### TASK TO CARRY OUT
In the sermon on the death of Moses, transcribe the stretch from "32:49     To the" through "to the south.".

“The Death of Moses’ Deuteronomy 32:48-52; 34:1-12 November 8, 1992

Text Comments

Last Lord’s Day we considered, from chapters 28-30, the blessings and curses of the covenant God has made with us his people. The following chapters deal with certain administrative matters, repeat certain admonitions and predictions from earlier chapters — both in prose and poetry — and give us Moses’ blessing of the tribes of lsrael one by one. There is much of interest and importance in this material, and I was greatly tempted to expand this series of sermons still further, but I restrained myself. Much of the matter we have encountered before in the book and, I think, it is time to be done. But, we could not finish without attention to the stirring conclusion which narrates the death and burial of, shall we say it, the greatest man but one ever to live in this world.

32:49     To the east of the north end of the Dead Sea.

34:3  The places mentioned are listed in the order they would appear to a man facing north and then moving his eyes counterclockwise — first to the west, then to the south.

34:7   A remarkably old age, given the fact that in Moses’ own Psalm 90 we read that the years of our lives are three score years and ten, or, if by reason of strength, four score. His contemporaries didn’t live longer than we do.

Moses was a giant of a man. He is one of the church’s greatest heros. Excepting the Lord Christ himself, and perhaps John the Baptist, whom the Lord says may have been his equal, it is hard to think that the earth has been more unworthy of a man than it was of this man, Moses, or that a bigger man has ever walked in this world. When the image of God in man, renewed by grace and the Spirit of God, is made to shine brightly, extraordinary men and women are the result. And we know of no more extraordinary man than Moses or of a more extraordinary life than he lived. Wonderful as the miracles the apostles performed, they were not as great as those God wrought through Moses. As full of pathos, and suffering, and power, and goodness, and accomplishment as were the ministries of Peter and Paul, Moses as God’s minister, towers above them, a titan, a colossus, who as God’s servant and on Christ’s behalf and wielding the power of the Holy Spirit, virtually alone, over and again, stood between the church of God and extinction.

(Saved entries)
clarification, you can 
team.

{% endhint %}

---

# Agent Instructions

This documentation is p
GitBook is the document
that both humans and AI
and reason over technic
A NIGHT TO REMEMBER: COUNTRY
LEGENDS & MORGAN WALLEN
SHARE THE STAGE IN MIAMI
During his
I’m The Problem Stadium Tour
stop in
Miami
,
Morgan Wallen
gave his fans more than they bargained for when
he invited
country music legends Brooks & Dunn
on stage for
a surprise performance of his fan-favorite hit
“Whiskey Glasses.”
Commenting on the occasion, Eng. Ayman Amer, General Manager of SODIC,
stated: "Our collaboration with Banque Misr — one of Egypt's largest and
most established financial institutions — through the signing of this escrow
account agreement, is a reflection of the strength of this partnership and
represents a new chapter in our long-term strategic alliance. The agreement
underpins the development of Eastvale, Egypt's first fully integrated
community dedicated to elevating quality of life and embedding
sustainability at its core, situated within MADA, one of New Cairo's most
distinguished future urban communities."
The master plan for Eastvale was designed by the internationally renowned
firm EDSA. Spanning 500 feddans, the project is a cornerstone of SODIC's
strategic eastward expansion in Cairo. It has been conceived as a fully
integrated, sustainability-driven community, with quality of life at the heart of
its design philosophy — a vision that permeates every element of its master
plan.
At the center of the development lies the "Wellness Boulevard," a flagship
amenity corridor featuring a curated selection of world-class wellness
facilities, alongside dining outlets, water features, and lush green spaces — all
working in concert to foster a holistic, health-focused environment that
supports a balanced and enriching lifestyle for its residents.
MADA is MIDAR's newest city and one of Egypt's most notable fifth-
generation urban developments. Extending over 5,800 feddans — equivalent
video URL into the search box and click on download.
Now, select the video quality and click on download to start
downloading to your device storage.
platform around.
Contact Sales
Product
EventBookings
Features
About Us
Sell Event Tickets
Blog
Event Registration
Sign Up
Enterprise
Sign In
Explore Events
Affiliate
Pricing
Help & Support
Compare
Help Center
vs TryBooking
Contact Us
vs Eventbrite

### TASK OUTPUT
32:49     To the east of the north end of the Dead Sea.

34:3  The places mentioned are listed in the order they would appear to a man facing north and then moving his eyes counterclockwise — first to the west, then to the south.